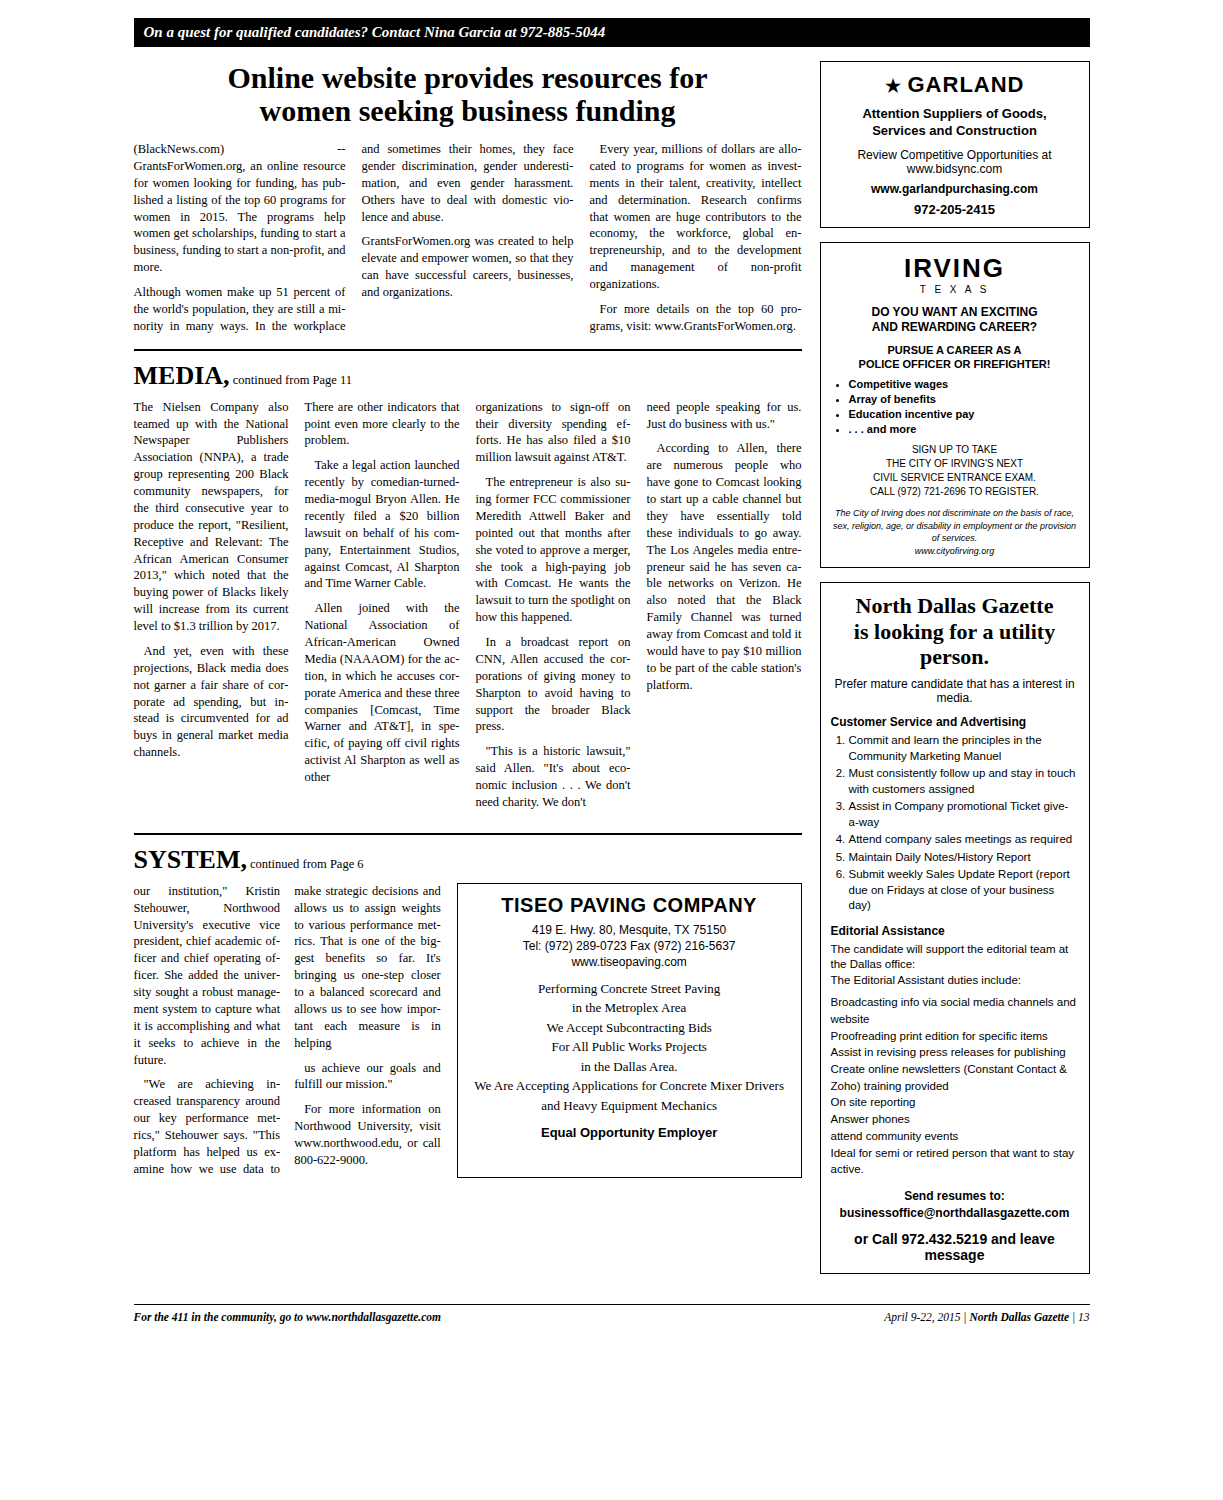On a quest for qualified candidates? Contact Nina Garcia at 972-885-5044
Online website provides resources for
women seeking business funding
(BlackNews.com) -- GrantsForWomen.org, an online resource for women looking for funding, has published a listing of the top 60 programs for women in 2015. The programs help women get scholarships, funding to start a business, funding to start a non-profit, and more.
Although women make up 51 percent of the world's population, they are still a minority in many ways. In the workplace and sometimes their homes, they face gender discrimination, gender underestimation, and even gender harassment. Others have to deal with domestic violence and abuse.
GrantsForWomen.org was created to help elevate and empower women, so that they can have successful careers, businesses, and organizations.
Every year, millions of dollars are allocated to programs for women as investments in their talent, creativity, intellect and determination. Research confirms that women are huge contributors to the economy, the workforce, global entrepreneurship, and to the development and management of non-profit organizations.
For more details on the top 60 programs, visit: www.GrantsForWomen.org.
MEDIA,
continued from Page 11
The Nielsen Company also teamed up with the National Newspaper Publishers Association (NNPA), a trade group representing 200 Black community newspapers, for the third consecutive year to produce the report, "Resilient, Receptive and Relevant: The African American Consumer 2013," which noted that the buying power of Blacks likely will increase from its current level to $1.3 trillion by 2017.
And yet, even with these projections, Black media does not garner a fair share of corporate ad spending, but instead is circumvented for ad buys in general market media channels.
There are other indicators that point even more clearly to the problem.
Take a legal action launched recently by comedian-turned-media-mogul Bryon Allen. He recently filed a $20 billion lawsuit on behalf of his company, Entertainment Studios, against Comcast, Al Sharpton and Time Warner Cable.
Allen joined with the National Association of African-American Owned Media (NAAAOM) for the action, in which he accuses corporate America and these three companies [Comcast, Time Warner and AT&T], in specific, of paying off civil rights activist Al Sharpton as well as other
organizations to sign-off on their diversity spending efforts. He has also filed a $10 million lawsuit against AT&T.
The entrepreneur is also suing former FCC commissioner Meredith Attwell Baker and pointed out that months after she voted to approve a merger, she took a high-paying job with Comcast. He wants the lawsuit to turn the spotlight on how this happened.
In a broadcast report on CNN, Allen accused the corporations of giving money to Sharpton to avoid having to support the broader Black press.
"This is a historic lawsuit," said Allen. "It's about economic inclusion . . . We don't need charity. We don't
need people speaking for us. Just do business with us."
According to Allen, there are numerous people who have gone to Comcast looking to start up a cable channel but they have essentially told these individuals to go away. The Los Angeles media entrepreneur said he has seven cable networks on Verizon. He also noted that the Black Family Channel was turned away from Comcast and told it would have to pay $10 million to be part of the cable station's platform.
SYSTEM,
continued from Page 6
our institution," Kristin Stehouwer, Northwood University's executive vice president, chief academic officer and chief operating officer. She added the university sought a robust management system to capture what it is accomplishing and what it seeks to achieve in the future.
"We are achieving increased transparency around our key performance metrics," Stehouwer says. "This platform has helped us examine how we use data to make strategic decisions and allows us to assign weights to various performance metrics. That is one of the biggest benefits so far. It's bringing us one-step closer to a balanced scorecard and allows us to see how important each measure is in helping
us achieve our goals and fulfill our mission."
For more information on Northwood University, visit www.northwood.edu, or call 800-622-9000.
TISEO PAVING COMPANY
419 E. Hwy. 80, Mesquite, TX 75150
Tel: (972) 289-0723 Fax (972) 216-5637
www.tiseopaving.com
Performing Concrete Street Paving
in the Metroplex Area
We Accept Subcontracting Bids
For All Public Works Projects
in the Dallas Area.
We Are Accepting Applications for Concrete Mixer Drivers and Heavy Equipment Mechanics
Equal Opportunity Employer
★GARLAND
Attention Suppliers of Goods,
Services and Construction
Review Competitive Opportunities at
www.bidsync.com
www.garlandpurchasing.com
972-205-2415
IRVING
T E X A S
DO YOU WANT AN EXCITING
AND REWARDING CAREER?
PURSUE A CAREER AS A
POLICE OFFICER OR FIREFIGHTER!
Competitive wages
Array of benefits
Education incentive pay
. . . and more
SIGN UP TO TAKE
THE CITY OF IRVING'S NEXT
CIVIL SERVICE ENTRANCE EXAM.
CALL (972) 721-2696 TO REGISTER.
The City of Irving does not discriminate on the basis of race, sex, religion, age, or disability in employment or the provision of services.
www.cityofirving.org
North Dallas Gazette
is looking for a utility person.
Prefer mature candidate that has a interest in media.
Customer Service and Advertising
Commit and learn the principles in the Community Marketing Manuel
Must consistently follow up and stay in touch with customers assigned
Assist in Company promotional Ticket give-a-way
Attend company sales meetings as required
Maintain Daily Notes/History Report
Submit weekly Sales Update Report (report due on Fridays at close of your business day)
Editorial Assistance
The candidate will support the editorial team at the Dallas office:
The Editorial Assistant duties include:
Broadcasting info via social media channels and website
Proofreading print edition for specific items
Assist in revising press releases for publishing
Create online newsletters (Constant Contact & Zoho) training provided
On site reporting
Answer phones
attend community events
Ideal for semi or retired person that want to stay active.
Send resumes to:
businessoffice@northdallasgazette.com
or Call 972.432.5219 and leave message
For the 411 in the community, go to www.northdallasgazette.com
April 9-22, 2015 | North Dallas Gazette | 13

- _Exercise prompt_: When you return the records, keep every word unchanged and drop the pictures.

- _Response to this task_:
On a quest for qualified candidates? Contact Nina Garcia at 972-885-5044
Online website provides resources for
women seeking business funding
(BlackNews.com) -- GrantsForWomen.org, an online resource for women looking for funding, has published a listing of the top 60 programs for women in 2015. The programs help women get scholarships, funding to start a business, funding to start a non-profit, and more.
Although women make up 51 percent of the world's population, they are still a minority in many ways. In the workplace and sometimes their homes, they face gender discrimination, gender underestimation, and even gender harassment. Others have to deal with domestic violence and abuse.
GrantsForWomen.org was created to help elevate and empower women, so that they can have successful careers, businesses, and organizations.
Every year, millions of dollars are allocated to programs for women as investments in their talent, creativity, intellect and determination. Research confirms that women are huge contributors to the economy, the workforce, global entrepreneurship, and to the development and management of non-profit organizations.
For more details on the top 60 programs, visit: www.GrantsForWomen.org.
MEDIA,
continued from Page 11
The Nielsen Company also teamed up with the National Newspaper Publishers Association (NNPA), a trade group representing 200 Black community newspapers, for the third consecutive year to produce the report, "Resilient, Receptive and Relevant: The African American Consumer 2013," which noted that the buying power of Blacks likely will increase from its current level to $1.3 trillion by 2017.
And yet, even with these projections, Black media does not garner a fair share of corporate ad spending, but instead is circumvented for ad buys in general market media channels.
There are other indicators that point even more clearly to the problem.
Take a legal action launched recently by comedian-turned-media-mogul Bryon Allen. He recently filed a $20 billion lawsuit on behalf of his company, Entertainment Studios, against Comcast, Al Sharpton and Time Warner Cable.
Allen joined with the National Association of African-American Owned Media (NAAAOM) for the action, in which he accuses corporate America and these three companies [Comcast, Time Warner and AT&T], in specific, of paying off civil rights activist Al Sharpton as well as other
organizations to sign-off on their diversity spending efforts. He has also filed a $10 million lawsuit against AT&T.
The entrepreneur is also suing former FCC commissioner Meredith Attwell Baker and pointed out that months after she voted to approve a merger, she took a high-paying job with Comcast. He wants the lawsuit to turn the spotlight on how this happened.
In a broadcast report on CNN, Allen accused the corporations of giving money to Sharpton to avoid having to support the broader Black press.
"This is a historic lawsuit," said Allen. "It's about economic inclusion . . . We don't need charity. We don't
need people speaking for us. Just do business with us."
According to Allen, there are numerous people who have gone to Comcast looking to start up a cable channel but they have essentially told these individuals to go away. The Los Angeles media entrepreneur said he has seven cable networks on Verizon. He also noted that the Black Family Channel was turned away from Comcast and told it would have to pay $10 million to be part of the cable station's platform.
SYSTEM,
continued from Page 6
our institution," Kristin Stehouwer, Northwood University's executive vice president, chief academic officer and chief operating officer. She added the university sought a robust management system to capture what it is accomplishing and what it seeks to achieve in the future.
"We are achieving increased transparency around our key performance metrics," Stehouwer says. "This platform has helped us examine how we use data to make strategic decisions and allows us to assign weights to various performance metrics. That is one of the biggest benefits so far. It's bringing us one-step closer to a balanced scorecard and allows us to see how important each measure is in helping
us achieve our goals and fulfill our mission."
For more information on Northwood University, visit www.northwood.edu, or call 800-622-9000.
TISEO PAVING COMPANY
419 E. Hwy. 80, Mesquite, TX 75150
Tel: (972) 289-0723 Fax (972) 216-5637
www.tiseopaving.com
Performing Concrete Street Paving
in the Metroplex Area
We Accept Subcontracting Bids
For All Public Works Projects
in the Dallas Area.
We Are Accepting Applications for Concrete Mixer Drivers and Heavy Equipment Mechanics
Equal Opportunity Employer
★GARLAND
Attention Suppliers of Goods,
Services and Construction
Review Competitive Opportunities at
www.bidsync.com
www.garlandpurchasing.com
972-205-2415
IRVING
T E X A S
DO YOU WANT AN EXCITING
AND REWARDING CAREER?
PURSUE A CAREER AS A
POLICE OFFICER OR FIREFIGHTER!
Competitive wages
Array of benefits
Education incentive pay
. . . and more
SIGN UP TO TAKE
THE CITY OF IRVING'S NEXT
CIVIL SERVICE ENTRANCE EXAM.
CALL (972) 721-2696 TO REGISTER.
The City of Irving does not discriminate on the basis of race, sex, religion, age, or disability in employment or the provision of services.
www.cityofirving.org
North Dallas Gazette
is looking for a utility person.
Prefer mature candidate that has a interest in media.
Customer Service and Advertising
Commit and learn the principles in the Community Marketing Manuel
Must consistently follow up and stay in touch with customers assigned
Assist in Company promotional Ticket give-a-way
Attend company sales meetings as required
Maintain Daily Notes/History Report
Submit weekly Sales Update Report (report due on Fridays at close of your business day)
Editorial Assistance
The candidate will support the editorial team at the Dallas office:
The Editorial Assistant duties include:
Broadcasting info via social media channels and website
Proofreading print edition for specific items
Assist in revising press releases for publishing
Create online newsletters (Constant Contact & Zoho) training provided
On site reporting
Answer phones
attend community events
Ideal for semi or retired person that want to stay active.
Send resumes to:
businessoffice@northdallasgazette.com
or Call 972.432.5219 and leave message
For the 411 in the community, go to www.northdallasgazette.com
April 9-22, 2015 | North Dallas Gazette | 13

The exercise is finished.